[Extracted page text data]
· · ·
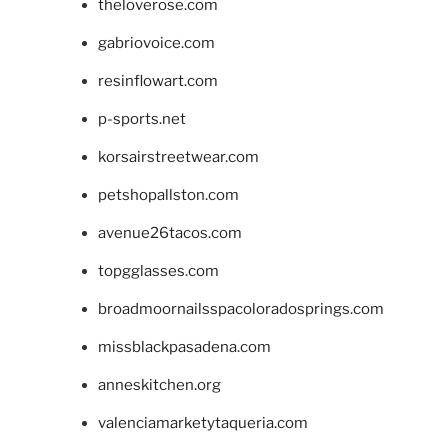
theloverose.com
gabriovoice.com
resinflowart.com
p-sports.net
korsairstreetwear.com
petshopallston.com
avenue26tacos.com
topgglasses.com
broadmoornailsspacoloradosprings.com
missblackpasadena.com
anneskitchen.org
valenciamarketytaqueria.com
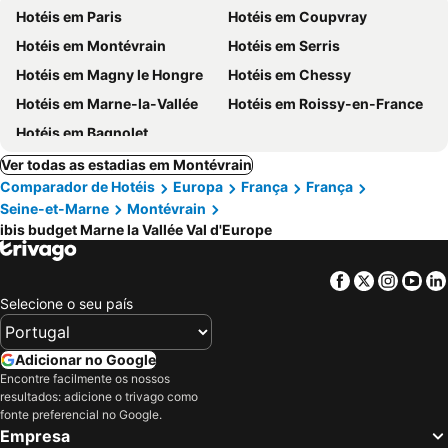
Hotéis em Paris
Hotéis em Coupvray
Hotéis em Montévrain
Hotéis em Serris
Hotéis em Magny le Hongre
Hotéis em Chessy
Hotéis em Marne-la-Vallée
Hotéis em Roissy-en-France
Hotéis em Bagnolet
Ver todas as estadias em Montévrain
Comparador de Hotéis
Europa
França
França
Seine-et-Marne
Montévrain
ibis budget Marne la Vallée Val d'Europe
Facebook
Twitter
Insta
Yo
Selecione o seu país
Adicionar no Google
Encontre facilmente os nossos
resultados: adicione o trivago como
fonte preferencial no Google.
Empresa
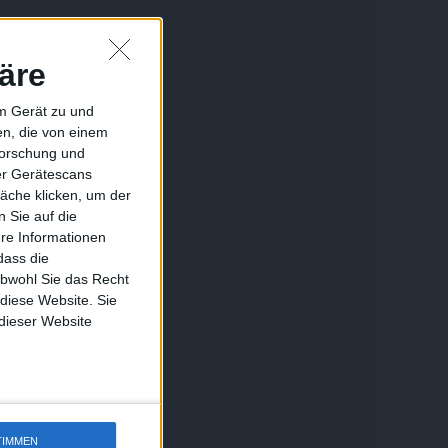
äre
em Gerät zu und
n, die von einem
forschung und
ber Gerätescans
äche klicken, um der
 Sie auf die
ere Informationen
dass die
obwohl Sie das Recht
 diese Website. Sie
 dieser Website
TIMMEN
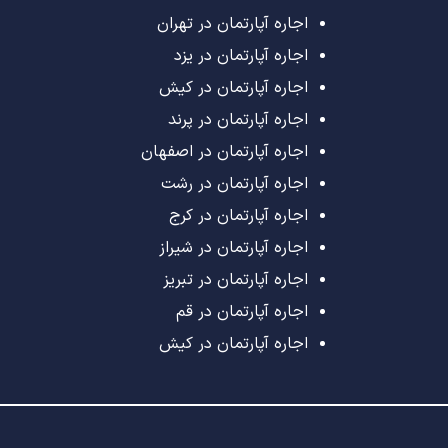
اجاره آپارتمان در تهران
اجاره آپارتمان در یزد
اجاره آپارتمان در کیش
اجاره آپارتمان در پرند
اجاره آپارتمان در اصفهان
اجاره آپارتمان در رشت
اجاره آپارتمان در کرج
اجاره آپارتمان در شیراز
اجاره آپارتمان در تبریز
اجاره آپارتمان در قم
اجاره آپارتمان در کیش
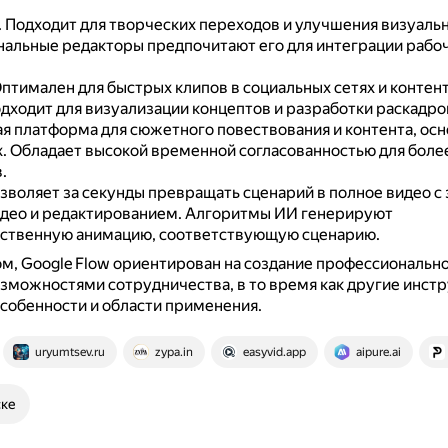
.
Подходит для творческих переходов и улучшения визуаль
альные редакторы предпочитают его для интеграции рабо
птимален для быстрых клипов в социальных сетях и контент
дходит для визуализации концептов и разработки раскадро
я платформа для сюжетного повествования и контента, осн
х.
Обладает высокой временной согласованностью для боле
.
зволяет за секунды превращать сценарий в полное видео с 
идео и редактированием.
Алгоритмы ИИ генерируют
ственную анимацию, соответствующую сценарию.
м, Google Flow ориентирован на создание профессионально
зможностями сотрудничества, в то время как другие инст
собенности и области применения.
uryumtsev.ru
zypa.in
easyvid.app
aipure.ai
ске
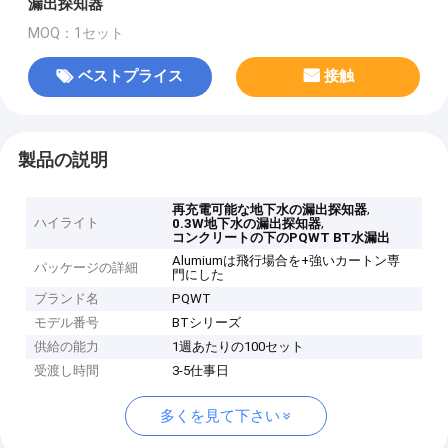
漏出探知器
MOQ：1セット
ベストプライス
接触
製品の説明
,
再充電可能な地下水の漏出探知器
ハイライト
,
0.3W地下水の漏出探知器
コンクリートの下のPQWT BT水漏出
Alumiumは飛行場合を+強いカートン専
パッケージの詳細
門にした
ブランド名
PQWT
モデル番号
BTシリーズ
供給の能力
1週あたりの100セット
受渡し時間
3-5仕事日
多くを見て下さい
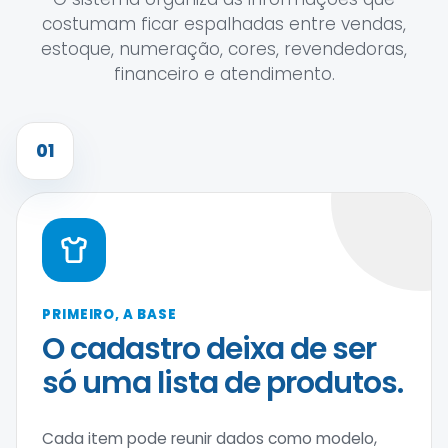
costumam ficar espalhadas entre vendas,
estoque, numeração, cores, revendedoras,
financeiro e atendimento.
01
PRIMEIRO, A BASE
O cadastro deixa de ser
só uma lista de produtos.
Cada item pode reunir dados como modelo,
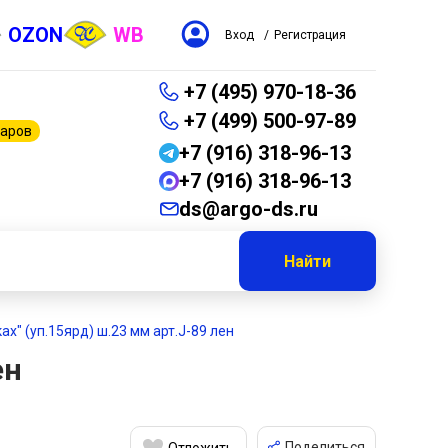
OZON
WB
Вход
/
Регистрация
+7 (495) 970-18-36
+7 (499) 500-97-89
варов
+7 (916) 318-96-13
+7 (916) 318-96-13
ds@argo-ds.ru
Найти
х" (уп.15ярд) ш.23 мм арт.J-89 лен
ен
Поделиться
Отложить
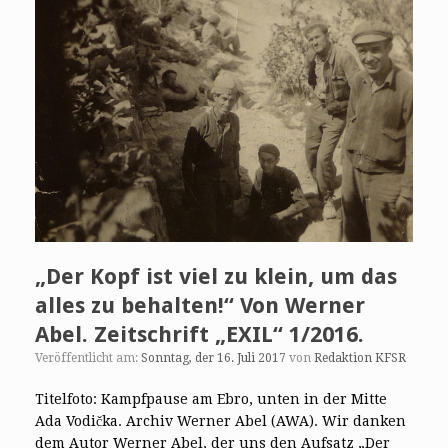
„Der Kopf ist viel zu klein, um das
alles zu behalten!“ Von Werner
Abel. Zeitschrift „EXIL“ 1/2016.
Veröffentlicht am:
Sonntag, der 16. Juli 2017
von
Redaktion KFSR
Titelfoto: Kampfpause am Ebro, unten in der Mitte
Ada Vodička. Archiv Werner Abel (AWA). Wir danken
dem Autor Werner Abel, der uns den Aufsatz „Der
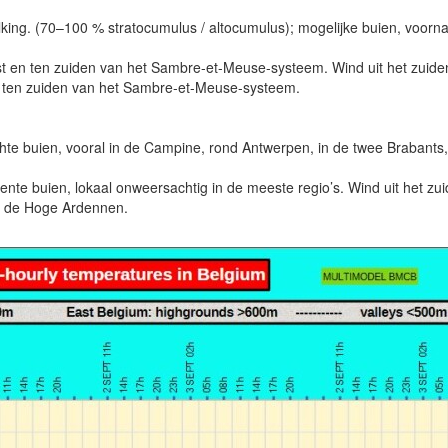
king. (70–100 % stratocumulus / altocumulus); mogelijke buien, voorna
t en ten zuiden van het Sambre-et-Meuse-systeem. Wind uit het zuide
C ten zuiden van het Sambre-et-Meuse-systeem.
 buien, vooral in de Campine, rond Antwerpen, in de twee Brabants, h
e buien, lokaal onweersachtig in de meeste regio’s. Wind uit het zu
n de Hoge Ardennen.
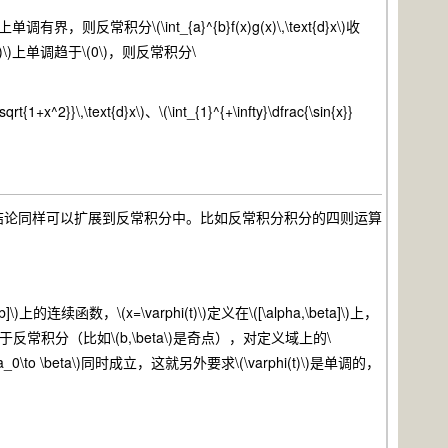
)上单调有界，则反常积分\(\int_{a}^{b}f(x)g(x)\,\text{d}x\)收
((a,b)\)上单调趋于\(0\)，则反常积分\
rt{1+x^2}}\,\text{d}x\)、\(\int_{1}^{+\infty}\dfrac{\sin{x}}
论同样可以扩展到反常积分中。比如反常积分积分的四则运算
续函数，\(x=\varphi(t)\)定义在\([\alpha,\beta]\)上，
（5）成立。对于反常积分（比如\(b,\beta\)是奇点），对定义域上的\
a_0\to \beta\)同时成立，这就另外要求\(\varphi(t)\)是单调的，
· · ·
## EXERCISE GOAL:
Output the entries above exactly. Drop the pictures.

## SOLUTION FOR THIS EXERCISE:
theloverose.com
gabriovoice.com
resinflowart.com
p-sports.net
korsairstreetwear.com
petshopallston.com
avenue26tacos.com
topgglasses.com
broadmoornailsspacoloradosprings.com
missblackpasadena.com
anneskitchen.org
valenciamarketytaqueria.com
Hotéis em Paris
Hotéis em Coupvray
Hotéis em Montévrain
Hotéis em Serris
Hotéis em Magny le Hongre
Hotéis em Chessy
Hotéis em Marne-la-Vallée
Hotéis em Roissy-en-France
Hotéis em Bagnolet
Ver todas as estadias em Montévrain
Comparador de Hotéis
Europa
França
França
Seine-et-Marne
Montévrain
ibis budget Marne la Vallée Val d'Europe
Facebook
Twitter
Insta
Yo
Selecione o seu país
Adicionar no Google
Encontre facilmente os nossos
resultados: adicione o trivago como
fonte preferencial no Google.
Empresa
äre
em Gerät zu und
n, die von einem
forschung und
ber Gerätescans
äche klicken, um der
 Sie auf die
ere Informationen
dass die
obwohl Sie das Recht
 diese Website. Sie
 dieser Website
TIMMEN
اجاره آپارتمان در تهران
اجاره آپارتمان در یزد
اجاره آپارتمان در کیش
اجاره آپارتمان در پرند
اجاره آپارتمان در اصفهان
اجاره آپارتمان در رشت
اجاره آپارتمان در کرج
اجاره آپارتمان در شیراز
اجاره آپارتمان در تبریز
اجاره آپارتمان در قم
اجاره آپارتمان در کیش
.
Подходит для творческих переходов и улучшения визуаль
альные редакторы предпочитают его для интеграции рабо
птимален для быстрых клипов в социальных сетях и контент
дходит для визуализации концептов и разработки раскадро
я платформа для сюжетного повествования и контента, осн
х.
Обладает высокой временной согласованностью для боле
.
зволяет за секунды превращать сценарий в полное видео с 
идео и редактированием.
Алгоритмы ИИ генерируют
ственную анимацию, соответствующую сценарию.
м, Google Flow ориентирован на создание профессионально
зможностями сотрудничества, в то время как другие инст
собенности и области применения.
uryumtsev.ru
zypa.in
easyvid.app
aipure.ai
ске
漏出探知器
MOQ：1セット
ベストプライス
接触
製品の説明
,
再充電可能な地下水の漏出探知器
ハイライト
,
0.3W地下水の漏出探知器
コンクリートの下のPQWT BT水漏出
Alumiumは飛行場合を+強いカートン専
パッケージの詳細
門にした
ブランド名
PQWT
モデル番号
BTシリーズ
供給の能力
1週あたりの100セット
受渡し時間
3-5仕事日
多くを見て下さい
costumam ficar espalhadas entre vendas,
estoque, numeração, cores, revendedoras,
financeiro e atendimento.
01
PRIMEIRO, A BASE
O cadastro deixa de ser
só uma lista de produtos.
Cada item pode reunir dados como modelo,
OZON
WB
Вход
/
Регистрация
+7 (495) 970-18-36
+7 (499) 500-97-89
варов
+7 (916) 318-96-13
+7 (916) 318-96-13
ds@argo-ds.ru
Найти
х" (уп.15ярд) ш.23 мм арт.J-89 лен
ен
Поделиться
Отложить
„Der Kopf ist viel zu klein, um das
alles zu behalten!“ Von Werner
Abel. Zeitschrift „EXIL“ 1/2016.
Veröffentlicht am:
Sonntag, der 16. Juli 2017
von
Redaktion KFSR
Titelfoto: Kampfpause am Ebro, unten in der Mitte
Ada Vodička. Archiv Werner Abel (AWA). Wir danken
dem Autor Werner Abel, der uns den Aufsatz „Der
king. (70–100 % stratocumulus / altocumulus); mogelijke buien, voorna
t en ten zuiden van het Sambre-et-Meuse-systeem. Wind uit het zuide
C ten zuiden van het Sambre-et-Meuse-systeem.
 buien, vooral in de Campine, rond Antwerpen, in de twee Brabants, h
e buien, lokaal onweersachtig in de meeste regio’s. Wind uit het zu
n de Hoge Ardennen.
)上单调有界，则反常积分\(\int_{a}^{b}f(x)g(x)\,\text{d}x\)收
((a,b)\)上单调趋于\(0\)，则反常积分\
rt{1+x^2}}\,\text{d}x\)、\(\int_{1}^{+\infty}\dfrac{\sin{x}}
论同样可以扩展到反常积分中。比如反常积分积分的四则运算
续函数，\(x=\varphi(t)\)定义在\([\alpha,\beta]\)上，
（5）成立。对于反常积分（比如\(b,\beta\)是奇点），对定义域上的\
a_0\to \beta\)同时成立，这就另外要求\(\varphi(t)\)是单调的，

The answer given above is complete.